"the boys from Dayton"
Bishop Milton Wright and Susan Catharine Wright had four sons: Reuchlin, Lorin, Wilbur, and Orville, and one daughter Katharine. Wilbur, their third son, was born on a small farm near Millville, Indiana April 16, 1867, while Orville (1871-1948) and later Katharine were born at 7 Hawthorn Street in Dayton. Bishop Wright moved frequently from job to job, so the Wrights shifted houses frequently, though the house on 7 Hawthorn Street remained long in the family's possession. Milton Wright minister in the Church of the United Brethren in Christ, moved his family to Dayton in 1867 so he could edit the church newspaper published there.
As youngsters, Wilbur and Orville looked to their mother for mechanical expertise and their father for intellectual challenge. Milton brought the boys various souvenirs and trinkets he found during his travels for the church. One such trinket, a toy helicopter-like top, sparked the boys' interest in flying. In school, Wilbur excelled, and would have graduated from high school if his family had not moved during his senior year. A skating accident and his mother's illness and subsequent death kept him from attending college. Orville was an average student, known for his mischievous behavior. He quit school before his senior year to start a printing business.
Orville wrote of his childhood: "We were lucky enough to grow up in an environment where there was always much encouragement to children to pursue intellectual interests; to investigate whatever aroused curiosity." The Wright household in Dayton had had two libraries: Books on theology were kept in the bishop's study, while the downstairs library had a large and diverse collection. Although Bishop Wright was a firm disciplinarian, both parents were loving and the family was a close one.
The first time Wilbur and Orville referred to themselves as "The Wright Brothers" was when they started their own printing firm at the ages of 22 and 18. Using a damaged tombstone and buggy parts, they built a press and printed odd jobs as well as their own newspaper.
In 1892, the brothers bought bicycles. They began repairing bicycles for friends, then started their own repair business. They opened up a bicycle shop in 1893, and three years later, made their own bicycles called Van Cleves and St. Clairs.
While nursing Orville, who was sick with typhoid in 1896, Wilbur read about the death of a famous German glider pilot. The news led him to take an interest in flying. On May 30, 1899, he wrote to the Smithsonian Institution for information on aeronautical research.
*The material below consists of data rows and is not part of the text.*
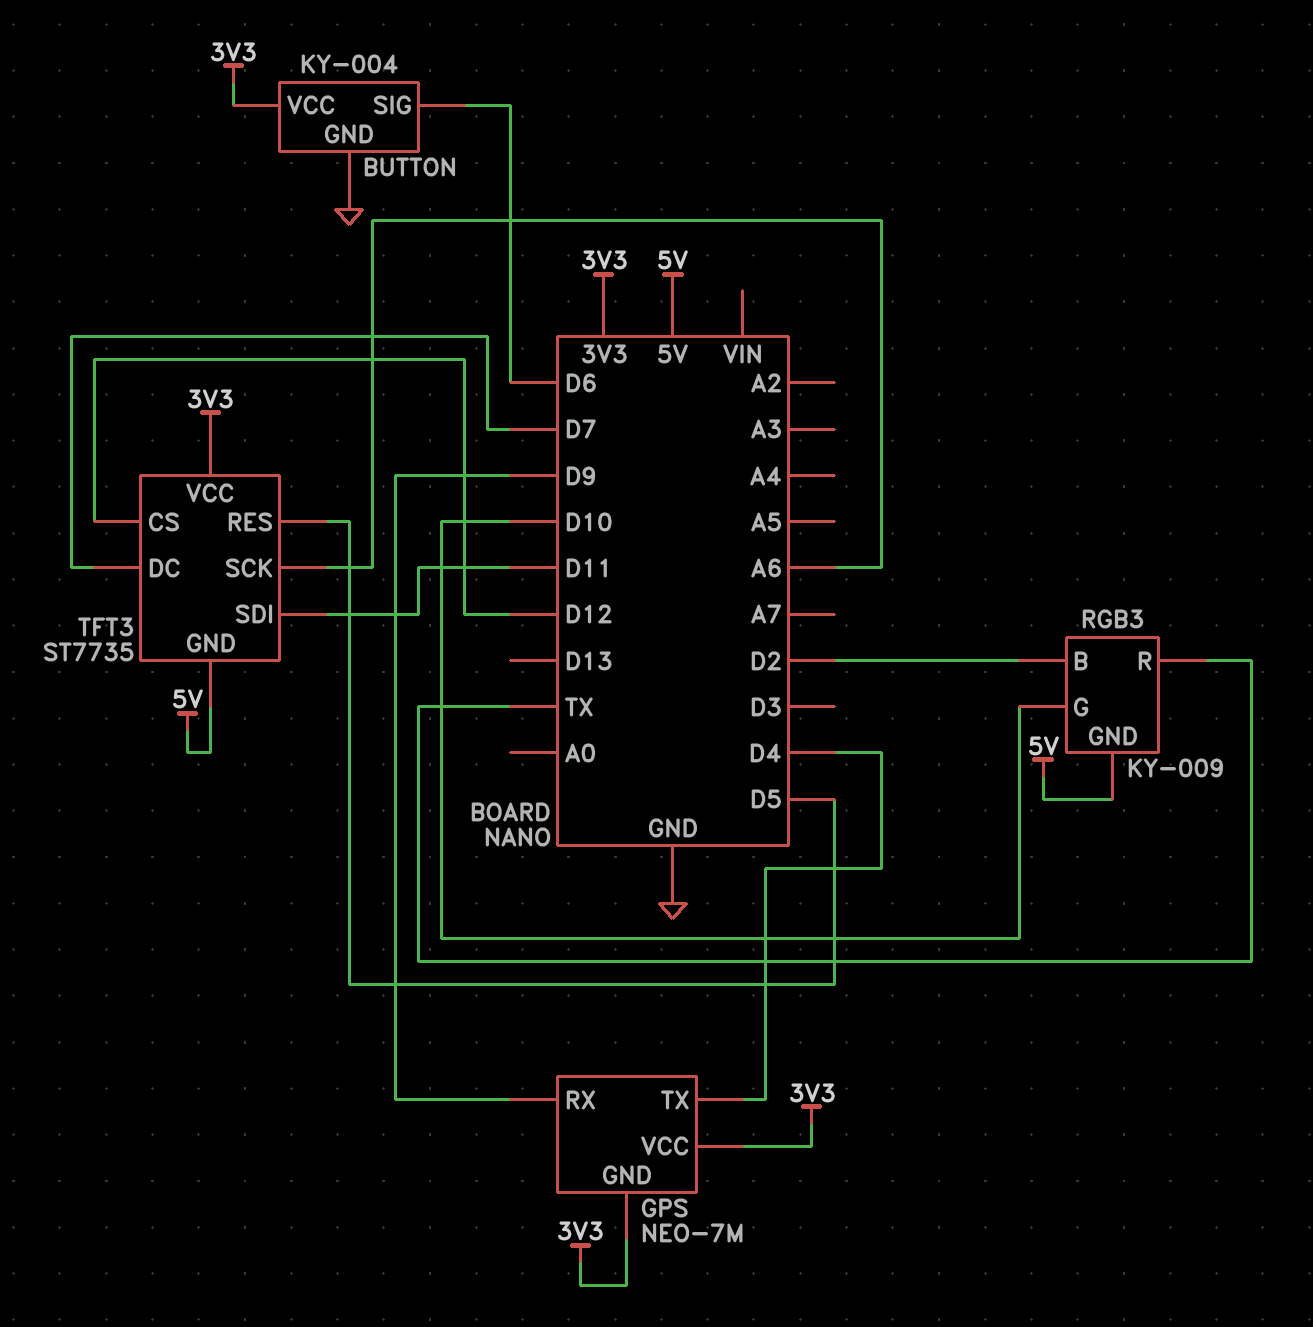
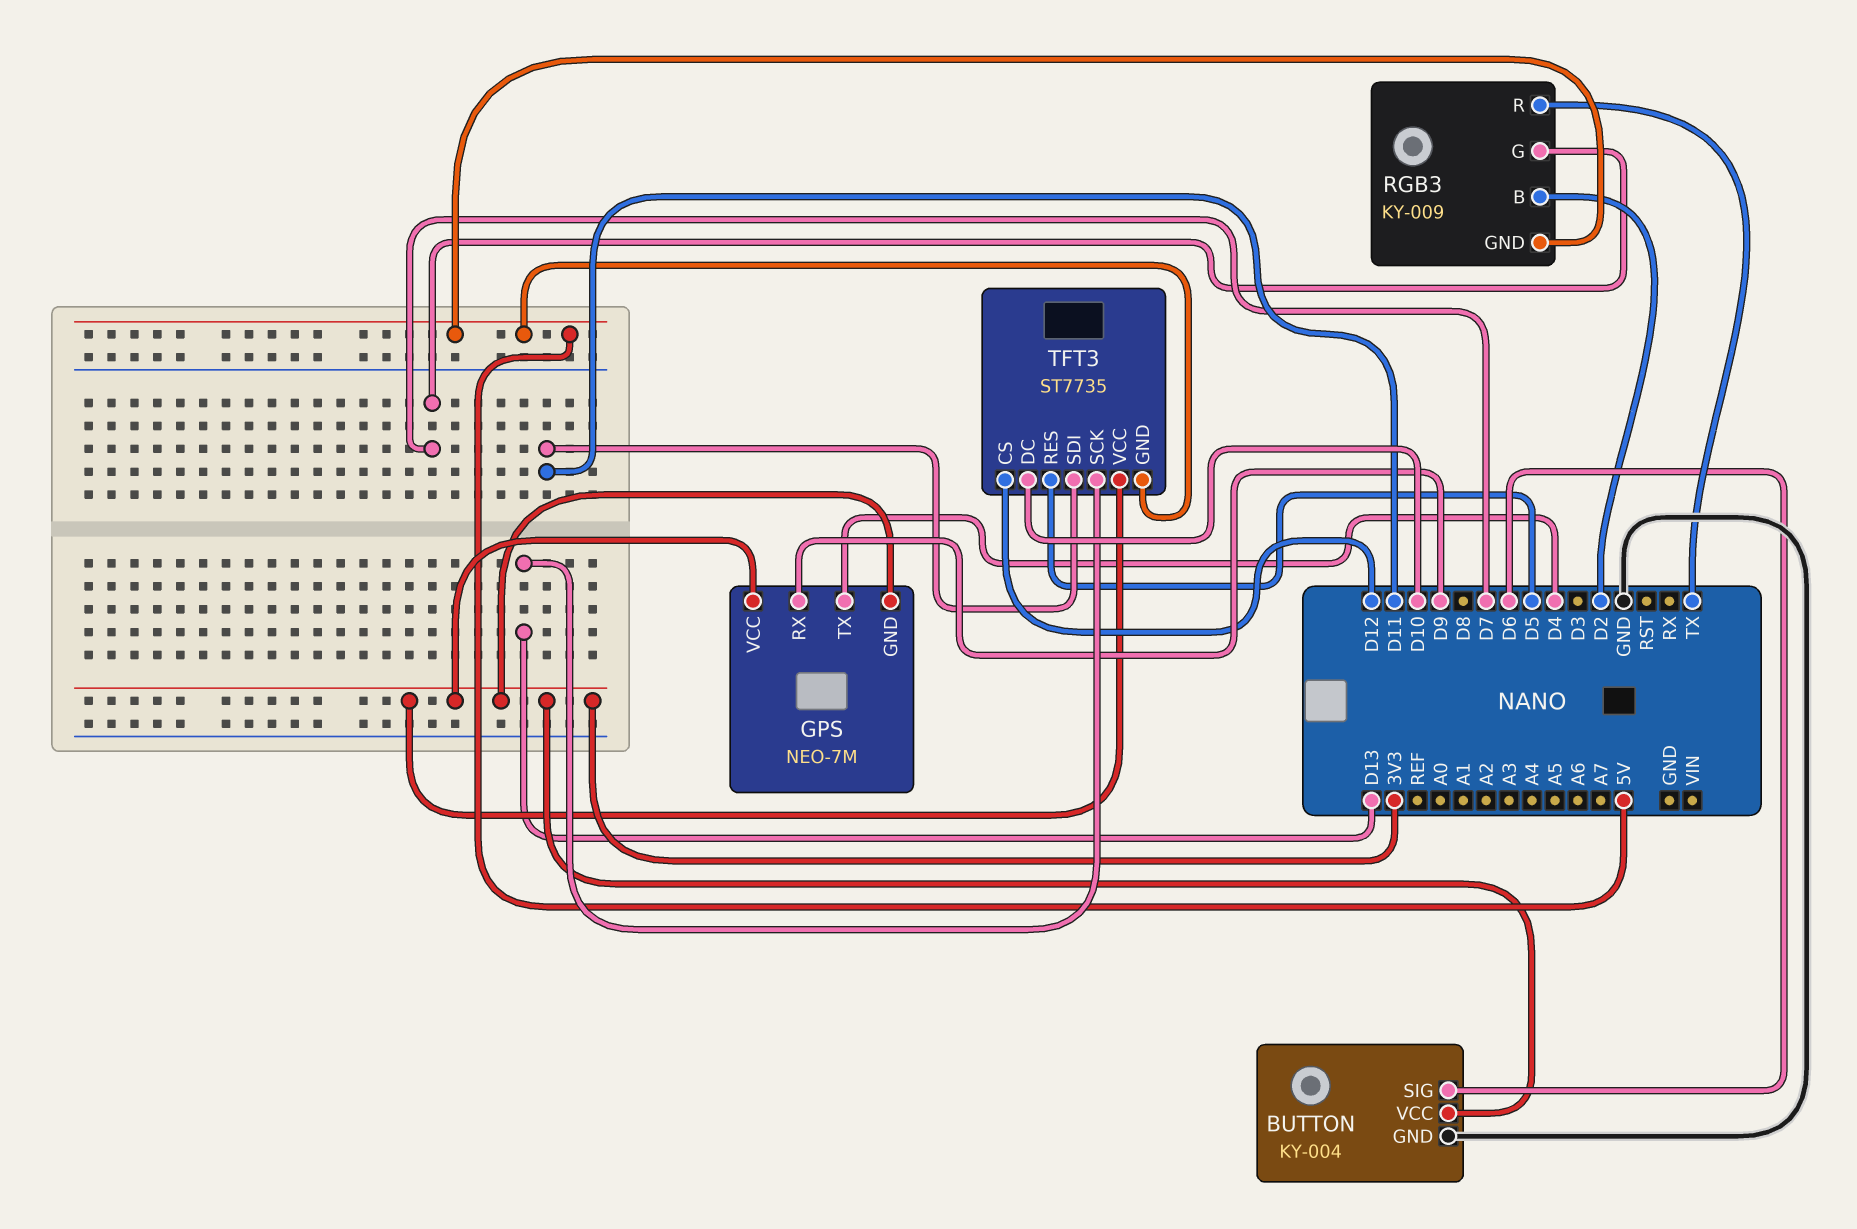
RGB3 pin G: D10 -> D7
TFT3 pin DC: D7 -> D10
TFT3 pin SCK: A6 -> D13

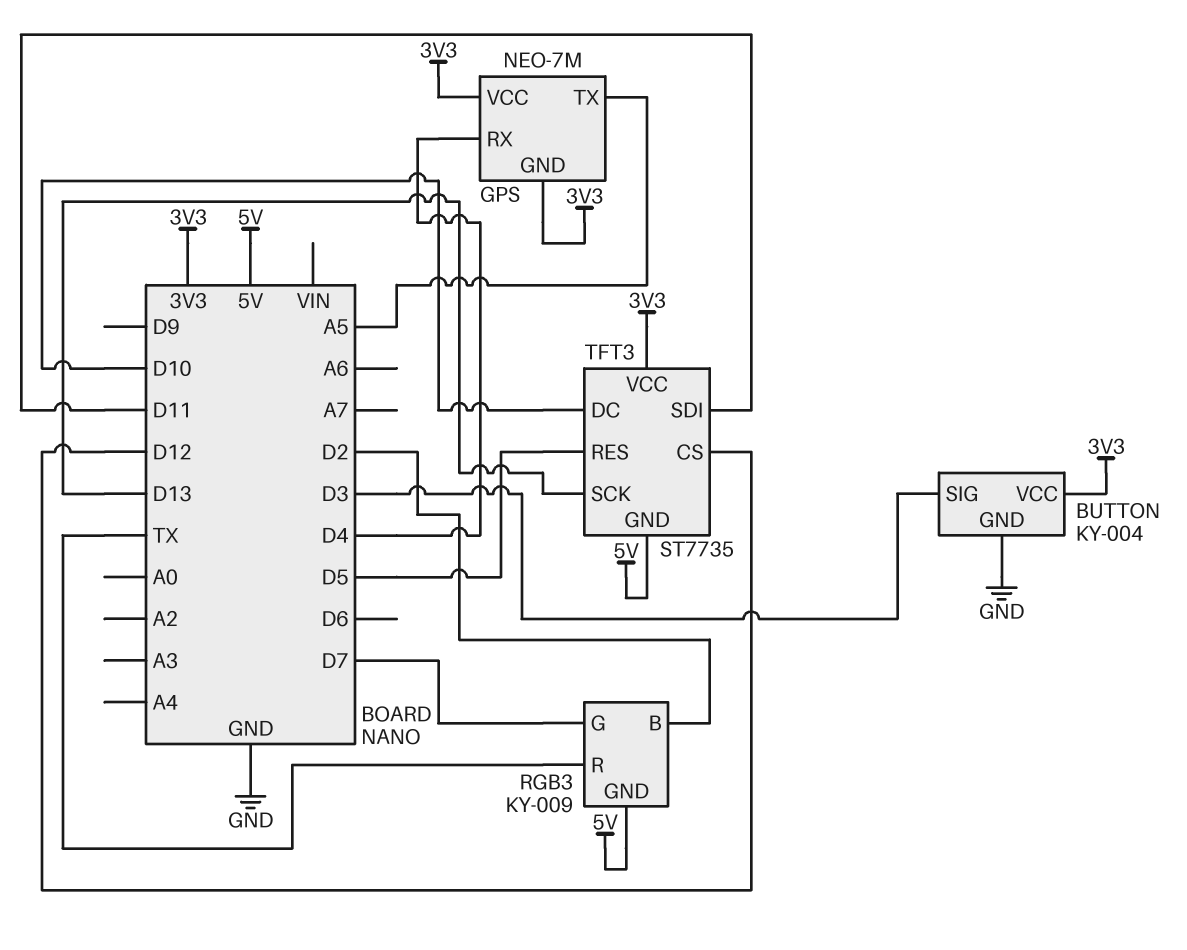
BUTTON pin SIG: D6 -> D3
GPS pin RX: D9 -> D4
GPS pin TX: D4 -> A5

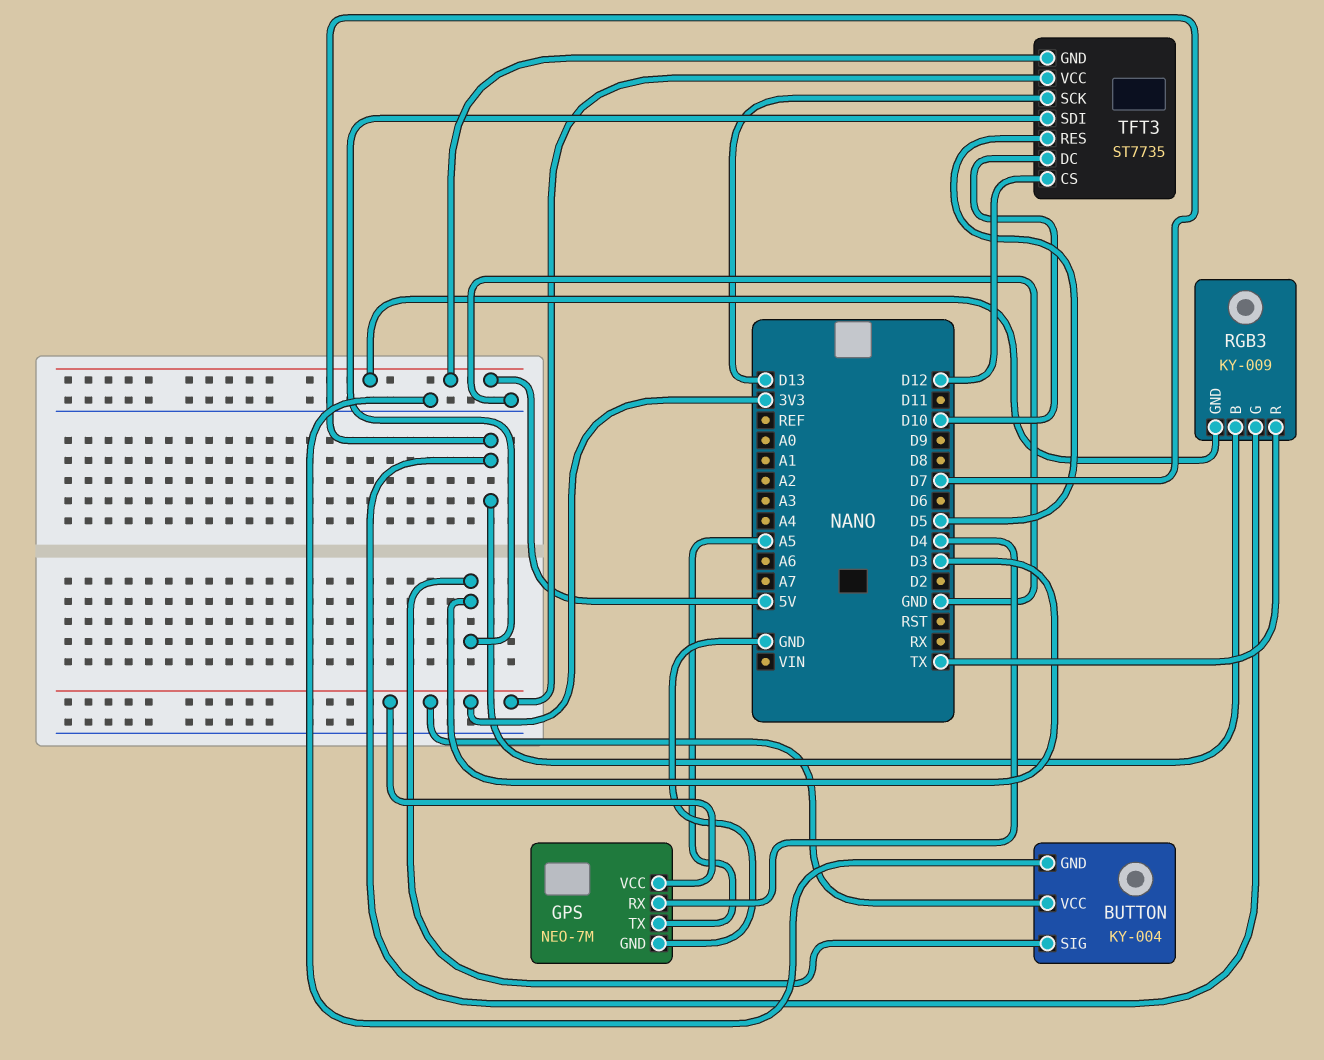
GPS pin GND: 3V3 -> GND
RGB3 pin B: D2 -> D7
TFT3 pin SDI: D11 -> D3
Within a few months after writing the Smithsonian, Wilbur read all he could find about flying. During this research he defined the basic elements of flying. Of all the early aviators, Wilbur alone recognized the need to control a flying machine in its 3 axes of motion: pitch, roll, and yaw. His solution: controlling wing shape during the flight with a process called 'wing warping.' He came up with the revolutionary system by twisting an empty bicycle tube box with the ends removed. Twisting the surface of each 'wing' changed its position in relation to oncoming wind. Such changes in position would result in changes in the direction of flight. Wilbur tested his theory using a small kite, and it worked.
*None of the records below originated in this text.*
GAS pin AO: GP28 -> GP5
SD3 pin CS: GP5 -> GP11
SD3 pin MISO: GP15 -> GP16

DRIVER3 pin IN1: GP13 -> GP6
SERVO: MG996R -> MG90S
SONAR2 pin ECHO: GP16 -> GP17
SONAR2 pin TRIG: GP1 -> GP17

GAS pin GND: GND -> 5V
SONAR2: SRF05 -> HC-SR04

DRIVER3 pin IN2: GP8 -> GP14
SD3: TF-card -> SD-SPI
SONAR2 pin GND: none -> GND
Having designed a propeller with the same principles they used in their wing design, Wilbur and Orville then built their own 4-cylinder, 12-horsepower engine. They built the 1903 Flyer in sections in the back room of their cycle shop at 1127 West Third in Dayton.
When completed, the plane was shipped down to Kitty Hawk and assembled. On December 14, 1903, Wilbur won a coin toss and made the first attempt to fly the machine. He stalled it on take-off, causing some minor damage. The plane was repaired, and Orville made the next attempt on December 17. At 10:35 a.m., he made the first heavier-than-air, machine powered flight in the world. In a flight lasting only 12 seconds and covering just 120 feet, Orville did what men and women had only dreamed of doing for centuries . . . he flew.
On Thursday, December 17, 1903, the historic day, it was Orville's turn to pilot. As Orville was riding the plane along the track made for a speed, the strong headwind allowed Wilbur to keep up easily, steadying the right wing as Orville had done 3 days earlier. Just after the Wright flyer lifted off the monorail, the famous picture was taken, possibly the most reproduced photograph ever, which Orville had set up (having asked one of the men simply to squeeze the shutter bulb after takeoff).
The telegram reproduced above was sent by Orville to his father in Dayton and subsequently to the world that that the first powered flight had occurred read:
176 C KA C8 33 Paid. Via Norfolk
Kitty Hawk, N C Dec 17
Bishop M. Wright
7 Hawthorne St
Success four flights thursday morning all against twenty one mile wind started from Level with engine power alone average speed through air thirty one miles longest 57 seconds inform Press home Christmas. Orevelle Wright
Having satisfied themselves that powered flight was viable, the Wright Brothers returned to Dayton where they worked in perfected their flying machine. Working out of their bicycle shop, they conducted exhaustive research using a wind-tunnel they had designed and built, meticulously making notes on changes in their flyer.
After analyzing this research, they built another flyer and flew it from Huffman Prairie where they had made a make-shift air field. On October 5, 1905, they successfully flew their plane for over 39 minutes flying circles around the field. Controlled powered flight was now possible.